LAHORE: Top Bars of the country, including the Pakistan Bar Council (PBC) and Supreme Court Bar Association (SCBA), have expressed concerns at what they see as arbitrary functioning of the judicial commission for appointment of judges in superior courts, announcing its boycott until their plea is accepted.


They have been raising voice for allowing all the members of the judicial commission to propose names for appointment of judges. They also welcomed proposal of Asma Jahangir for the slot of caretaker prime minister and backed it.


The lawyers’ representatives at a press conference here on Tuesday demanded that proceedings of the judicial commission be made transparent and be not held in camera.


PBC Vice-Chairman Sayed Qalb-e-Hasan, Executive Committee Chairman Burhan Moazzam Malik, SCBA President Mian Israrul Haq, Lahore High Court Bar Association (LHCBA) President Shahram Sarwar, Lahore Bar Association (LBA) President Numan Qureshi and members of PBC were present on the occasion.


Being the head of all the Bar associations and councils, PBC VC Qalb-e-Hasan read out a written statement, saying the PBC, SCBA, LHCBA, LBA and Punjab Bar Council (PbBC) were ‘concerned at the arbitrary manner in which the judicial commission was conducting the process of appointment of judges’.


“It is not transparent and is monopolised by the judges themselves, reducing all other members, including representatives of the bar councils, to mere a rubber stamp,” he said.


Hasan said despite requests to the chairman of the commission to amend the rules as per the constitution, in order to carry out meaningful consultation with the stakeholders, especially the Bars, the practice of judicial commission’s secretary and monopoly of judges continued.


He added that the Bar leaders had hoped that the member judges of the judicial commission would accept the democratic demands made by lawyers’ representatives but instead they were given reference of the judgment of Nadeem Ahmed case where the 18th Constitutional Amendment was challenged. He said a 17-member bench of the Supreme Court had ruled in their own favour, seeking constitutional amendments from the parliament, where the chief justice convened and regulated the meetings of the JC as he might deem proper. In addition, the rules required that the names of candidates for appointment be exclusively initiated by the respective CJs, Hasan said.

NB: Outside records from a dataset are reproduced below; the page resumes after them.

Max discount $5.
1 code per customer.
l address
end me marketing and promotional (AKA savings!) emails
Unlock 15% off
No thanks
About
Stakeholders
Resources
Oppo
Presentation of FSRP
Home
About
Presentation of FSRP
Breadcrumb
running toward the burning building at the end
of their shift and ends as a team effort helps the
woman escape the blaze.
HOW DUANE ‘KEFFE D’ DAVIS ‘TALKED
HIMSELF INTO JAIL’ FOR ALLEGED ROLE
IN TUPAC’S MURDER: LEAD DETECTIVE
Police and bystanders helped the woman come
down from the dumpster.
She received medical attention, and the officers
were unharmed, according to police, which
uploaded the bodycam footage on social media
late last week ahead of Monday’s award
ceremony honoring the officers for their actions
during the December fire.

The parliament subsequently, passed 19th Amendment but did not give exclusive powers of proposing names of candidates to the CJ alone, he said, adding that as such this portion of the judgment was not accommodated in the 19th Amendment and all members of the judicial commission could legitimately propose names for elevation to the superior judiciary.


He said the right of the members of the commission was taken away through the rules made by the commission itself, which comprised mostly of former and sitting judges. As such, majority had been used to circumvent the spirit and wisdom of the Constitution where appointment of the judges was to be made in a genuinely consultative manner, he maintained.

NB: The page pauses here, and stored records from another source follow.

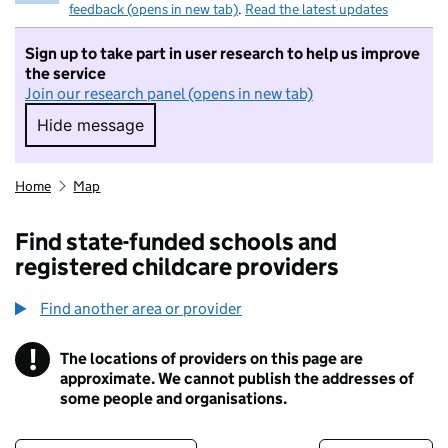
feedback (opens in new tab)
.
Read the latest updates
Sign up to take part in user research to help us improve
the service
Join our research panel (opens in new tab)
Hide message
Hide message. I do not want to take part in r
Home
Map
Find state-funded schools and
registered childcare providers
Find another area or provider
!
The locations of providers on this page are
Information
approximate. We cannot publish the addresses of
some people and organisations.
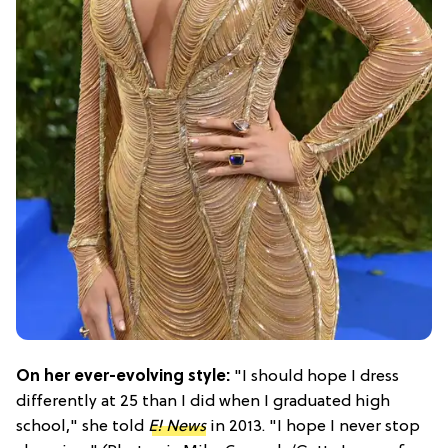
On her ever-evolving style:
"I should hope I dress
differently at 25 than I did when I graduated high
school," she told
E! News
in 2013. "I hope I never stop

Hasan said that the deprivation went so far as that judicial commission members were not even allowed to retain any copy of the minutes. It was also commonly known that all decisions were made by a core group of the commission members even prior to the meeting, he said, adding that the state of affairs was ‘intolerable, unconstitutional and against all norms of a democratic spirit’.


“We regret that we have to take the hard decision of not appointing a member to the judicial commission (JC) by the PBC. We do not wish to have any confrontation but plead that the principles of fairness, inclusion and wider consultation be followed,” he said.


Hasan said judges, unlike other elected officers, had a fixed and long tenure, therefore, a wrong choice could seriously undermine integrity and quality of the judicial system for a long period of time. He said the bars were firmly committed to observe the principles of rule of law and they would continue their struggle for the independence of judiciary. He said the bars wanted that the judiciary should command the highest respect from all the citizens so that its image might shine forever.


All the representatives of the legal fraternity said it was an honour for the lawyers that the opposition had proposed Asma Jahangir, former president of SCBA, for caretaker prime minister. They appreciated the PML-N over the move.